### ПРОВЕРЬТЕ ПОНИМАНИЕ:
1. Повторите дословно часть отрывка о ревности, начиная со слов «Храпящий конь и» и заканчивая словами «Кончен труд Отелло!».
2. Пожалуйста, продолжите отрывок о ревности, начав сразу после его последней фразы.

### ОТРЫВОК:
Изменить стиль страницы

Существует два вида плотской ревности. Обыкновенная плотская ревность подразумевает неверность человека, который некогда вручил вам себя, а вы обнаружили, что не в силах удержать этот дар. Страшнее ревновать человека, который воспринимается как божество или идол. В этом случае, во-первых, идол обязан действовать в соответствии с вашей волей, и, во-вторых, идол должен действовать таким образом находясь в полном согласии с собой. Тут, стоит только закрасться сомнению, и вы пропали, ибо как только идол принимает человеческие черты — все уверения, все поступки могут получить двойное толкование. Вам остается только отринуть идола или же признать, что вы зависите от другого человеческого существа. Яго довольно заронить в душу Отелло зерно сомнения. Достаточно упомянуть какой-нибудь факт, например то, что Дездемона обманула своего отца Брабанцио, и весь мир Отелло рушится в прах:

Я был бы счастлив, если бы весь лагерь,

Вплоть до обозных, ею насладился,

И я не знал. Теперь навек прощай,

Душевный мир! Прощай, покой! Прощайте,

Пернатые полки, большие войны,

Где честолюбье — доблесть! О, прощайте,

Храпящий конь и звонкая труба,

Бодрящий барабан, визгунья-флейта,

Державный стяг и все великолепье,

Гордыня, блеск и пышность славных войн!

И вы, орудья гибели, чей рев

Подобен грозным возгласам Зевеса,

Навек прощайте! Кончен труд Отелло!

Акт III, сцена 3.

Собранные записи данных
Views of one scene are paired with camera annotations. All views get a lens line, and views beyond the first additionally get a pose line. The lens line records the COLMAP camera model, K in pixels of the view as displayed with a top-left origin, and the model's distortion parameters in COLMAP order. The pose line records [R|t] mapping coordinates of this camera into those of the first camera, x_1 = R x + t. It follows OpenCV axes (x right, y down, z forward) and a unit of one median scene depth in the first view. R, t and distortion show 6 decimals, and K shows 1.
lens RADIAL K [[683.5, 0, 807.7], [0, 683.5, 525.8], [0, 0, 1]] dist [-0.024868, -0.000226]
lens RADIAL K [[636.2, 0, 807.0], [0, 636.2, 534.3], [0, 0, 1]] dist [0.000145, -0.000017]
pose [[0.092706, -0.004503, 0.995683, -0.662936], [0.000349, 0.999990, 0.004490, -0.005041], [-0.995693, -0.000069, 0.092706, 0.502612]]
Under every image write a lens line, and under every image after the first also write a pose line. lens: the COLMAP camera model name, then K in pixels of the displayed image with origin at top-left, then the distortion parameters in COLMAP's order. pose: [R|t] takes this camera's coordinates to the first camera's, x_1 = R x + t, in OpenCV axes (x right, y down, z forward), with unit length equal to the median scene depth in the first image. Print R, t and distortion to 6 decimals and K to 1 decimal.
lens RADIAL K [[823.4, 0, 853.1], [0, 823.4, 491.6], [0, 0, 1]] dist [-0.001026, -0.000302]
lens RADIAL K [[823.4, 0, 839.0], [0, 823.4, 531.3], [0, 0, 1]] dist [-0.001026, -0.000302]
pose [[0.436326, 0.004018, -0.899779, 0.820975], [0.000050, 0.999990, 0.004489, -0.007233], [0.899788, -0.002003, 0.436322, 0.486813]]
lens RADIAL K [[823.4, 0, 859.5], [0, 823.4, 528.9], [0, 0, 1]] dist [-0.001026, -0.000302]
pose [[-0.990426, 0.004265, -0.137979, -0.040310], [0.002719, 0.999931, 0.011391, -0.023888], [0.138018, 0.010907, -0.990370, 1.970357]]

### ОТВЕТЫ ПО ПОРЯДКУ:
1.
Храпящий конь и звонкая труба,

Бодрящий барабан, визгунья-флейта,

Державный стяг и все великолепье,

Гордыня, блеск и пышность славных войн!

И вы, орудья гибели, чей рев

Подобен грозным возгласам Зевеса,

Навек прощайте! Кончен труд Отелло!

2.
Но ведь Отелло ничего и не знает. Что он изведал? Сомнения и ревность. Рассказ Яго о произнесенных во сне словах Кассио (ш. 3) можно воспринимать как ложь. Но их можно счесть и чистой правдой — мне ближе подобное толкование. Отелло остается наедине с мучающими его вопросами. В последней сцене Дездемона требует доказательств, но уже слишком поздно.

Главные герои в трагедиях Шекспира ничему не учатся — в этом основная трагедия шекспировских героев. Отелло говорит в последней сцене:

Постойте. У меня к вам есть два слова.

Сенат мои заслуги знает сам.

Речь не о них. Я вас прошу в отчете

О всем случившемся меня представить

Таким, каков я есть: не обеляя

И не черня; сказать о человеке,

Любившем неразумно, но безмерно;

Не склонном к ревности, но доведенном

До исступленья; чья рука, как жалкий

Индеец, отшвырнула перл, богаче,

Чем весь его народ; и чьи глаза,

Хоть не привыкли таять, точат слезы

Щедрей, чем аравийские деревья —

Целебную смолу. Причем добавьте

В своем письме, что как-то раз в Алеппо,

Когда турчин в чалме посмел ударить

Венецианца и хулить сенат,

Я этого обрезанного пса,

Схватив за горло, заколол — вот так.

Закалывает себя.

Акт V, сцена 2.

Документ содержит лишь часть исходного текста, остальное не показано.